___ Data extract

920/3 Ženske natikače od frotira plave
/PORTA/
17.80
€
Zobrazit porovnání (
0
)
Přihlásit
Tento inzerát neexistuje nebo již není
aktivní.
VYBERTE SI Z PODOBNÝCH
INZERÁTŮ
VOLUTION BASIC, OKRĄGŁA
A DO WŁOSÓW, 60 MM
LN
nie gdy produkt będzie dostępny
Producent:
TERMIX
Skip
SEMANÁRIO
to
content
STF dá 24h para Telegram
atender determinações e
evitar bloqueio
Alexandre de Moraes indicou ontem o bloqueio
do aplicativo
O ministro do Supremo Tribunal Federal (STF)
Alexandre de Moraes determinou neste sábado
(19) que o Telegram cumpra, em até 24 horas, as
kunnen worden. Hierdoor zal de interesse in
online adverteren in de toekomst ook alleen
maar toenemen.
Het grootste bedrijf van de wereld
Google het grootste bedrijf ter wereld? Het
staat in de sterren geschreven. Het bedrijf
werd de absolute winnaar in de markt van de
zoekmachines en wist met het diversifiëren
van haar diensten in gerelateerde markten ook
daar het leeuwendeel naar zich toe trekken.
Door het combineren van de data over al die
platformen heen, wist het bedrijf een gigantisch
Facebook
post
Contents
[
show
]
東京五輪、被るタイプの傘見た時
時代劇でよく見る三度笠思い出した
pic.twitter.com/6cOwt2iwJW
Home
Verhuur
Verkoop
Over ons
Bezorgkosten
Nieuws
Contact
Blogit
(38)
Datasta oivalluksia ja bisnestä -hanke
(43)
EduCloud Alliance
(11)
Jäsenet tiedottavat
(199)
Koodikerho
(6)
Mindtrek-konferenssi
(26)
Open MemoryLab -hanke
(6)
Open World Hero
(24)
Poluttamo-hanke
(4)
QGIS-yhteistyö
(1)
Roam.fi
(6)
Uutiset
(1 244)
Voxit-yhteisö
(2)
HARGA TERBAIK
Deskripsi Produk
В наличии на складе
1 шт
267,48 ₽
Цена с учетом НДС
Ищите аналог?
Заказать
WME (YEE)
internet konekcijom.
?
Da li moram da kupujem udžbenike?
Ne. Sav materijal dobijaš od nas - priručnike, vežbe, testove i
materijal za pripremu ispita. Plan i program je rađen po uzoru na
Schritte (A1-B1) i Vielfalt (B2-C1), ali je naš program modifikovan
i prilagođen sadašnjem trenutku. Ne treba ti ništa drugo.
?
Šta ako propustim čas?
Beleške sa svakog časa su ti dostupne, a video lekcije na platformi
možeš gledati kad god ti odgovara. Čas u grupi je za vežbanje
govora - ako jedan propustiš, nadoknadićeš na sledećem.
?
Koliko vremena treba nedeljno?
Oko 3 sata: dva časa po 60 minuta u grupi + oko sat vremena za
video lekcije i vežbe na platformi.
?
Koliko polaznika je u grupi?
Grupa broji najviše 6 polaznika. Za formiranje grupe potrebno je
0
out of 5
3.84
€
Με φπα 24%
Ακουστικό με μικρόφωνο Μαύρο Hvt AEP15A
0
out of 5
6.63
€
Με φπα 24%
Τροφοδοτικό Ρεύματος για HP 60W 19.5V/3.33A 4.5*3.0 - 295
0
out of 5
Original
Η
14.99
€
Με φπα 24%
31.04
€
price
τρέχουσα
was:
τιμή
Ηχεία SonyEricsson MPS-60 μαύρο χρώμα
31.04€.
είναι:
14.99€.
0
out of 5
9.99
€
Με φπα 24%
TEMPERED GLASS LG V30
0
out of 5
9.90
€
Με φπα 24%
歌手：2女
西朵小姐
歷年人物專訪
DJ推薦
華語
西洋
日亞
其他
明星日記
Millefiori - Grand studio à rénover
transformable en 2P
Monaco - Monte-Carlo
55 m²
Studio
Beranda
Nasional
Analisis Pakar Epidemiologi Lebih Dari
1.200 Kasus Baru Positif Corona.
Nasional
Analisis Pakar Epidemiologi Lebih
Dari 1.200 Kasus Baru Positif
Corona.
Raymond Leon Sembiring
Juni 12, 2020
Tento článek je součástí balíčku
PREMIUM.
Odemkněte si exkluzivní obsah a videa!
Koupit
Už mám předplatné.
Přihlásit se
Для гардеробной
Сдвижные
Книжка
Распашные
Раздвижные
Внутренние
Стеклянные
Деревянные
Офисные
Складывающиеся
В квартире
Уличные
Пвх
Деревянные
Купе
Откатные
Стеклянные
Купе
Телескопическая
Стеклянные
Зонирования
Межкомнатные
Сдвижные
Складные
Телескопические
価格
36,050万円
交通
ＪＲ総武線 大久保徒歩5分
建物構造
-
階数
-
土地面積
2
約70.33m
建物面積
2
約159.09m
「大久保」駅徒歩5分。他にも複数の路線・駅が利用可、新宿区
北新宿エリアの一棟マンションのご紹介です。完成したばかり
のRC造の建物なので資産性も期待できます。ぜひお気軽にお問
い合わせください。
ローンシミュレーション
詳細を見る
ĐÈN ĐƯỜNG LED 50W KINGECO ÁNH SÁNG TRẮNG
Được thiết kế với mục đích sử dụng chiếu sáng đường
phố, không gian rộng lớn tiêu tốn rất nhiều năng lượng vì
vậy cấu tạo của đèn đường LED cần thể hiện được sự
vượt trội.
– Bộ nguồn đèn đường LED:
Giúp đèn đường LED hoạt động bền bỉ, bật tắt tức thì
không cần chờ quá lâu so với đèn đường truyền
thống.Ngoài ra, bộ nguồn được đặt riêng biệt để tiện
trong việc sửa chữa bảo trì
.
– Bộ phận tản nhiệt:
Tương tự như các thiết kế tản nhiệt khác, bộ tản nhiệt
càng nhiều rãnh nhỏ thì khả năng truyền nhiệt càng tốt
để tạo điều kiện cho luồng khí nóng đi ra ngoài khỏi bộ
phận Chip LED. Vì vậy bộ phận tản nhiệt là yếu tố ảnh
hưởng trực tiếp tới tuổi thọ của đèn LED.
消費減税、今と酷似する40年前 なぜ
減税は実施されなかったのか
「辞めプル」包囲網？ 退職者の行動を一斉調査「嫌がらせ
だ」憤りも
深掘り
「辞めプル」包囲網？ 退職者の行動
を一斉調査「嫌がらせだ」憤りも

______

**To-do item**
Please reproduce the text of every entry above line for line, keeping each character unchanged.

**Reply to the exercise**
920/3 Ženske natikače od frotira plave
/PORTA/
17.80
€
Zobrazit porovnání (
0
)
Přihlásit
Tento inzerát neexistuje nebo již není
aktivní.
VYBERTE SI Z PODOBNÝCH
INZERÁTŮ
VOLUTION BASIC, OKRĄGŁA
A DO WŁOSÓW, 60 MM
LN
nie gdy produkt będzie dostępny
Producent:
TERMIX
Skip
SEMANÁRIO
to
content
STF dá 24h para Telegram
atender determinações e
evitar bloqueio
Alexandre de Moraes indicou ontem o bloqueio
do aplicativo
O ministro do Supremo Tribunal Federal (STF)
Alexandre de Moraes determinou neste sábado
(19) que o Telegram cumpra, em até 24 horas, as
kunnen worden. Hierdoor zal de interesse in
online adverteren in de toekomst ook alleen
maar toenemen.
Het grootste bedrijf van de wereld
Google het grootste bedrijf ter wereld? Het
staat in de sterren geschreven. Het bedrijf
werd de absolute winnaar in de markt van de
zoekmachines en wist met het diversifiëren
van haar diensten in gerelateerde markten ook
daar het leeuwendeel naar zich toe trekken.
Door het combineren van de data over al die
platformen heen, wist het bedrijf een gigantisch
Facebook
post
Contents
[
show
]
東京五輪、被るタイプの傘見た時
時代劇でよく見る三度笠思い出した
pic.twitter.com/6cOwt2iwJW
Home
Verhuur
Verkoop
Over ons
Bezorgkosten
Nieuws
Contact
Blogit
(38)
Datasta oivalluksia ja bisnestä -hanke
(43)
EduCloud Alliance
(11)
Jäsenet tiedottavat
(199)
Koodikerho
(6)
Mindtrek-konferenssi
(26)
Open MemoryLab -hanke
(6)
Open World Hero
(24)
Poluttamo-hanke
(4)
QGIS-yhteistyö
(1)
Roam.fi
(6)
Uutiset
(1 244)
Voxit-yhteisö
(2)
HARGA TERBAIK
Deskripsi Produk
В наличии на складе
1 шт
267,48 ₽
Цена с учетом НДС
Ищите аналог?
Заказать
WME (YEE)
internet konekcijom.
?
Da li moram da kupujem udžbenike?
Ne. Sav materijal dobijaš od nas - priručnike, vežbe, testove i
materijal za pripremu ispita. Plan i program je rađen po uzoru na
Schritte (A1-B1) i Vielfalt (B2-C1), ali je naš program modifikovan
i prilagođen sadašnjem trenutku. Ne treba ti ništa drugo.
?
Šta ako propustim čas?
Beleške sa svakog časa su ti dostupne, a video lekcije na platformi
možeš gledati kad god ti odgovara. Čas u grupi je za vežbanje
govora - ako jedan propustiš, nadoknadićeš na sledećem.
?
Koliko vremena treba nedeljno?
Oko 3 sata: dva časa po 60 minuta u grupi + oko sat vremena za
video lekcije i vežbe na platformi.
?
Koliko polaznika je u grupi?
Grupa broji najviše 6 polaznika. Za formiranje grupe potrebno je
0
out of 5
3.84
€
Με φπα 24%
Ακουστικό με μικρόφωνο Μαύρο Hvt AEP15A
0
out of 5
6.63
€
Με φπα 24%
Τροφοδοτικό Ρεύματος για HP 60W 19.5V/3.33A 4.5*3.0 - 295
0
out of 5
Original
Η
14.99
€
Με φπα 24%
31.04
€
price
τρέχουσα
was:
τιμή
Ηχεία SonyEricsson MPS-60 μαύρο χρώμα
31.04€.
είναι:
14.99€.
0
out of 5
9.99
€
Με φπα 24%
TEMPERED GLASS LG V30
0
out of 5
9.90
€
Με φπα 24%
歌手：2女
西朵小姐
歷年人物專訪
DJ推薦
華語
西洋
日亞
其他
明星日記
Millefiori - Grand studio à rénover
transformable en 2P
Monaco - Monte-Carlo
55 m²
Studio
Beranda
Nasional
Analisis Pakar Epidemiologi Lebih Dari
1.200 Kasus Baru Positif Corona.
Nasional
Analisis Pakar Epidemiologi Lebih
Dari 1.200 Kasus Baru Positif
Corona.
Raymond Leon Sembiring
Juni 12, 2020
Tento článek je součástí balíčku
PREMIUM.
Odemkněte si exkluzivní obsah a videa!
Koupit
Už mám předplatné.
Přihlásit se
Для гардеробной
Сдвижные
Книжка
Распашные
Раздвижные
Внутренние
Стеклянные
Деревянные
Офисные
Складывающиеся
В квартире
Уличные
Пвх
Деревянные
Купе
Откатные
Стеклянные
Купе
Телескопическая
Стеклянные
Зонирования
Межкомнатные
Сдвижные
Складные
Телескопические
価格
36,050万円
交通
ＪＲ総武線 大久保徒歩5分
建物構造
-
階数
-
土地面積
2
約70.33m
建物面積
2
約159.09m
「大久保」駅徒歩5分。他にも複数の路線・駅が利用可、新宿区
北新宿エリアの一棟マンションのご紹介です。完成したばかり
のRC造の建物なので資産性も期待できます。ぜひお気軽にお問
い合わせください。
ローンシミュレーション
詳細を見る
ĐÈN ĐƯỜNG LED 50W KINGECO ÁNH SÁNG TRẮNG
Được thiết kế với mục đích sử dụng chiếu sáng đường
phố, không gian rộng lớn tiêu tốn rất nhiều năng lượng vì
vậy cấu tạo của đèn đường LED cần thể hiện được sự
vượt trội.
– Bộ nguồn đèn đường LED:
Giúp đèn đường LED hoạt động bền bỉ, bật tắt tức thì
không cần chờ quá lâu so với đèn đường truyền
thống.Ngoài ra, bộ nguồn được đặt riêng biệt để tiện
trong việc sửa chữa bảo trì
.
– Bộ phận tản nhiệt:
Tương tự như các thiết kế tản nhiệt khác, bộ tản nhiệt
càng nhiều rãnh nhỏ thì khả năng truyền nhiệt càng tốt
để tạo điều kiện cho luồng khí nóng đi ra ngoài khỏi bộ
phận Chip LED. Vì vậy bộ phận tản nhiệt là yếu tố ảnh
hưởng trực tiếp tới tuổi thọ của đèn LED.
消費減税、今と酷似する40年前 なぜ
減税は実施されなかったのか
「辞めプル」包囲網？ 退職者の行動を一斉調査「嫌がらせ
だ」憤りも
深掘り
「辞めプル」包囲網？ 退職者の行動
を一斉調査「嫌がらせだ」憤りも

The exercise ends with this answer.